Banu Cennetoglu’s powerful work The List appeared in Liverpool in July as part of the city’s biennial (until 28 October). The piece features the names of the refugees, asylum seekers and migrants who have died “within or on the borders of Europe since 1993”, according to the anti-racism organisation United for Intercultural Action. It was first used in an art project by Cennetoglu in Amsterdam in 2007, and has been shown in grimly updated form in cities as far-flung as Athens, Sofia, Istanbul and Los Angeles. In its Liverpool incarnation, The List contains 34,361 names.
Twice, however, the 280m-long hoardings have been attacked, with the posters containing the list ripped down. Cennetoglu decided to leave the work in tatters “as a manifestation and reminder of this systematic violence exercised against people”.
The shredded, graffitied posters in Liverpool add to the potency of Cennetoglu’s gesture: they are a bleak symbol of worsening attitudes to migrant people, of which the detention of children on the US-Mexican border by President Donald Trump’s administration is but the most infamous development.
Like the Liverpool Biennial, this year’s Manifesta in Palermo and the most recent Documenta have reflected how broadly artists are responding to the refugee issue. But making art on the subject is a thorny process. Who can forget Ai Weiwei’s photograph clumsily restaging the shocking image of the body of the Syrian toddler Alan Kurdi washed up on a Turkish beach? The artist Jake Chapman told me that Ai’s response was “fucking obscene”. (Chapman has never made art about refugees; instead, he bought a boat for the charity Refugee Rescue, which has since saved thousands of lives.) The problem of artists responding to the crisis prompted the organisation Refugees, Survivors and Ex-Detainees (Rise) to write a statement in 2015, complete with ten points that artists should consider if they are to make ethical and responsible interventions.
But the fact is that the situation in southern Europe is getting worse. In September, the Guardian newspaper reported that no rescue boats from non-governmental organisations had been present in the central Mediterranean for a number of weeks, because Malta’s and Italy’s anti-immigration policies were keeping rescue boats out of their ports. It reinforced yet again an unfathomable and shaming reality: that politicians in countries signed up to the Geneva Convention, all across Europe, are using populist rhetoric to create a situation in which, as Regina Catrambone, who co-founded the Migrant Offshore Aid Station, put it: “Migrants are dying of a preventable cause, which is the lack of a robust search-and-rescue programme.”
Some artists have documented the authorities’ inadequate response. While making his film Incoming (2017), the photographer and film-maker Richard Mosse—using a military-grade thermographic camera capable of capturing images from a long distance—shot what he described as “a scene from hell” from the Lesbos shore.
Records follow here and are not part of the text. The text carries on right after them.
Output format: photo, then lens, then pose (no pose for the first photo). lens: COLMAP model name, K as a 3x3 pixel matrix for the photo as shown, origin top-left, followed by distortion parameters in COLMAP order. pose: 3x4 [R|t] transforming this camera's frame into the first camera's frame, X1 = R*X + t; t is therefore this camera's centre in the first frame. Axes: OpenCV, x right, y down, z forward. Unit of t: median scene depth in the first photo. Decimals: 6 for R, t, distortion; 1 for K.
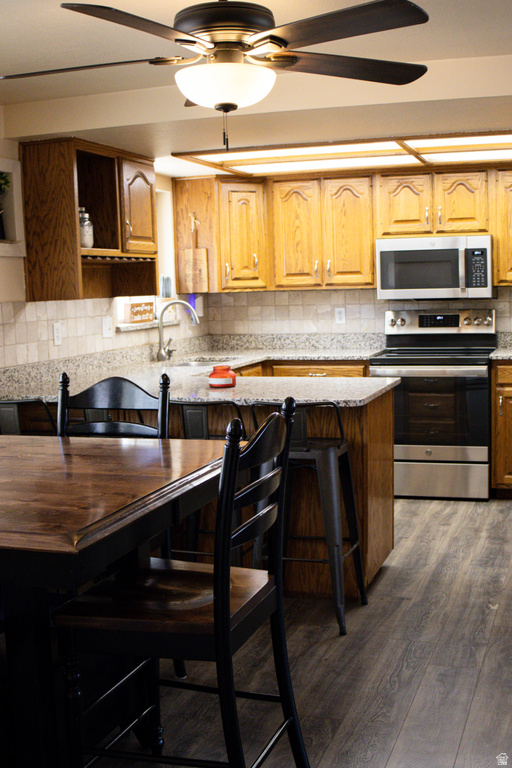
lens RADIAL K [[951.6, 0, 252.6], [0, 951.6, 382.9], [0, 0, 1]] dist [-0.161618, 0.042005]
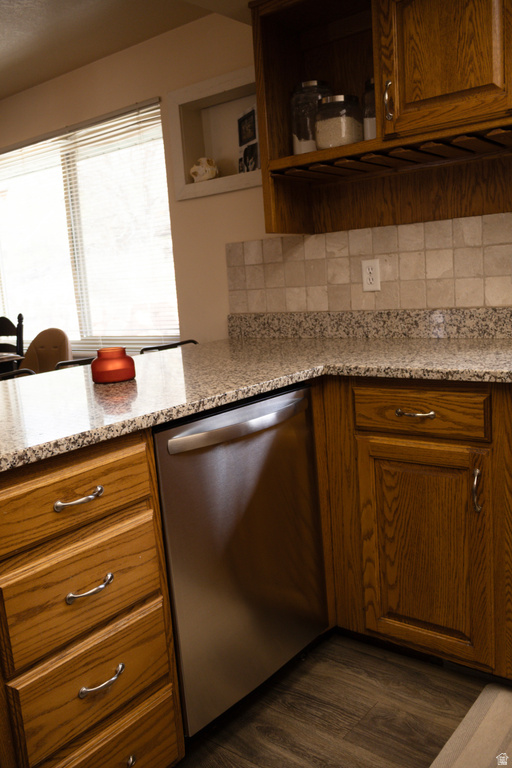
lens RADIAL K [[664.2, 0, 259.3], [0, 664.2, 376.3], [0, 0, 1]] dist [-0.000511, -0.009780]
pose [[-0.336396, 0.193834, -0.921556, 0.243532], [-0.015217, 0.977341, 0.211122, -0.065808], [0.941598, 0.085044, -0.325824, 0.873993]]
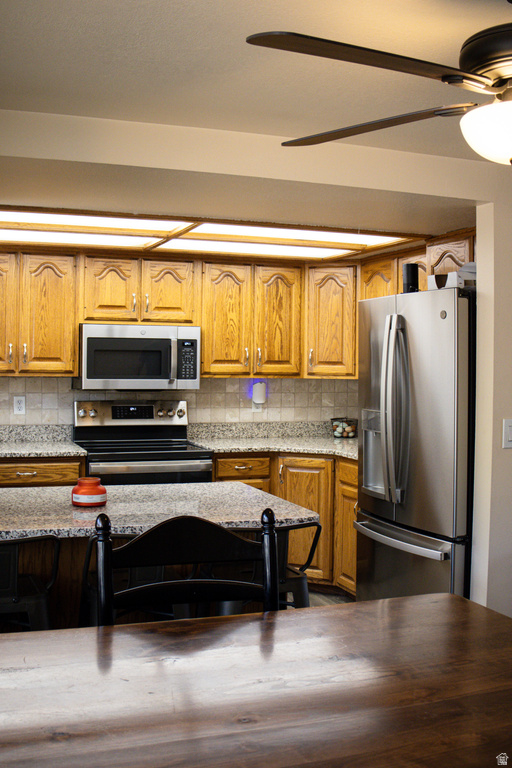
lens RADIAL K [[878.2, 0, 253.0], [0, 878.2, 383.7], [0, 0, 1]] dist [-0.156233, 0.024161]
pose [[0.780259, 0.022585, 0.625049, -0.272174], [0.029394, 0.996919, -0.072715, -0.027253], [-0.624766, 0.075109, 0.777191, 0.239817]]
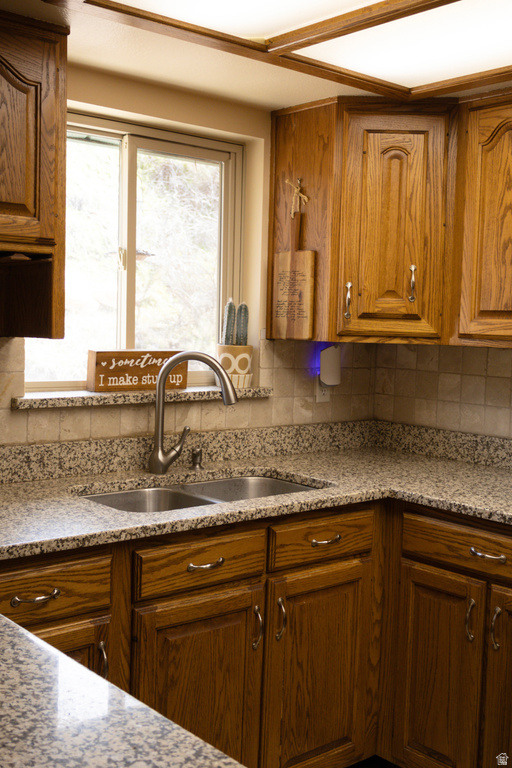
lens RADIAL K [[890.0, 0, 258.3], [0, 890.0, 379.9], [0, 0, 1]] dist [-0.023266, 0.012305]
pose [[0.855966, 0.088416, -0.509416, 0.173453], [-0.106410, 0.994303, -0.006225, -0.071489], [0.505964, 0.059535, 0.860498, 0.611598]]
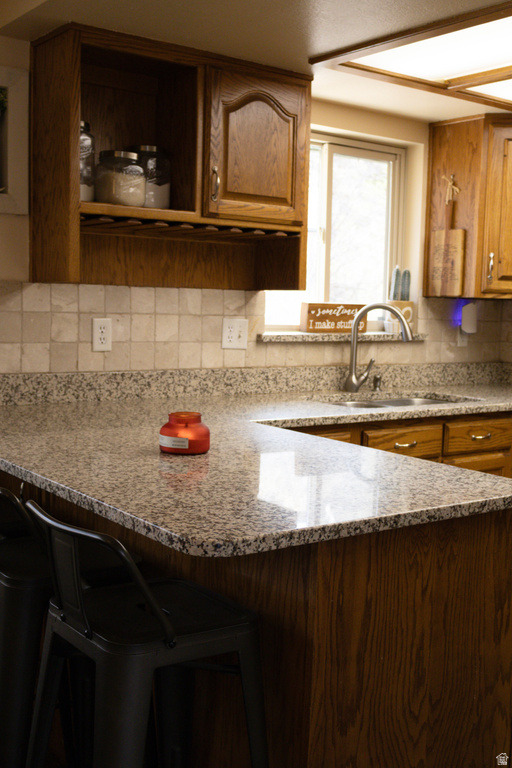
lens RADIAL K [[906.0, 0, 259.2], [0, 906.0, 380.6], [0, 0, 1]] dist [-0.027414, -0.001180]
pose [[0.819841, 0.106400, -0.562619, 0.204823], [-0.113257, 0.993304, 0.022813, -0.037233], [0.561279, 0.045018, 0.826401, 0.421675]]
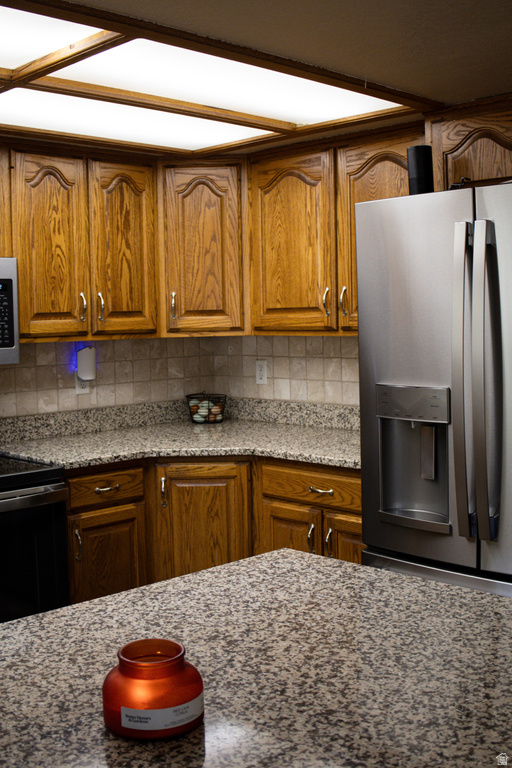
lens RADIAL K [[901.1, 0, 255.5], [0, 901.1, 386.3], [0, 0, 1]] dist [-0.173675, 0.060940]
pose [[0.450031, -0.049827, 0.891622, -0.170297], [0.098137, 0.995154, 0.006080, -0.063975], [-0.887604, 0.084765, 0.452740, 0.602809]]
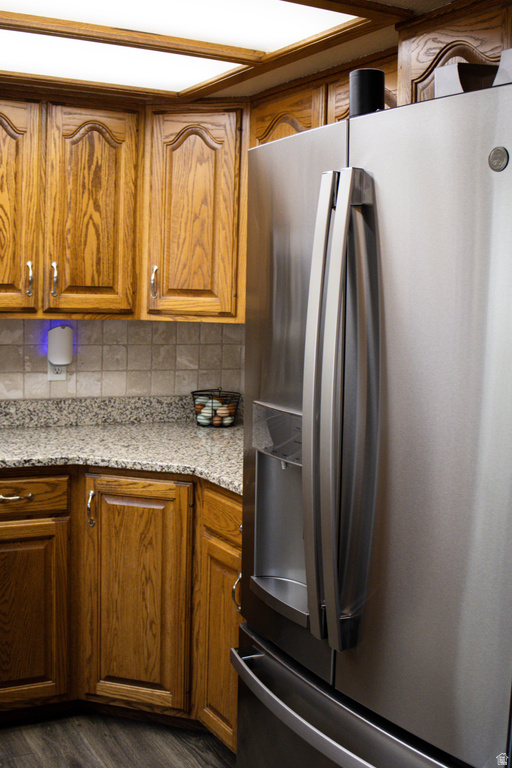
lens RADIAL K [[951.6, 0, 252.6], [0, 951.6, 382.9], [0, 0, 1]] dist [-0.161618, 0.042005]
pose [[0.687171, -0.019265, 0.726241, 0.008398], [0.024527, 0.999694, 0.003311, -0.064268], [-0.726082, 0.015538, 0.687433, 0.518248]]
A boat carrying more than 300 people was shipwrecked several kilometres out to sea, and yet the first boat on the scene, operated by Frontex, the European Border and Coast Guard Agency, was, Mosse says, “designed to monitor and surveil these refugee routes, not to rescue people”. Later, he says, a Frontex helicopter was “swooping in and zooming above… and actually harassing the people who were drowning in the water”.
On the boat was a Syrian artist, Amel el Zakout, who captured the horrific scene on film and survived. Together, her footage and Mosse’s are being used in an investigation of the incident by the Forensic Architecture group, which has been shortlisted for this year’s Turner Prize. Forensic Architecture has form in this field: its Forensic Oceanography project produced a damning report in 2012 on the so-called “left-to-die boat”, on which 63 people died of thirst and starvation in the Mediterranean in 2011, despite contact with a military helicopter. Nato, the report concluded, failed to assist the migrants and prevent the 63 deaths.
It is too early in the latest investigation to know what it will conclude. The collaboration proves that artists can, in various ways, have real-world influence on the issue. Of course, they must be ethical and responsible in dealing with these fragile communities, as Rise advises. But their voices are needed more than ever amid the din of the cynical populists.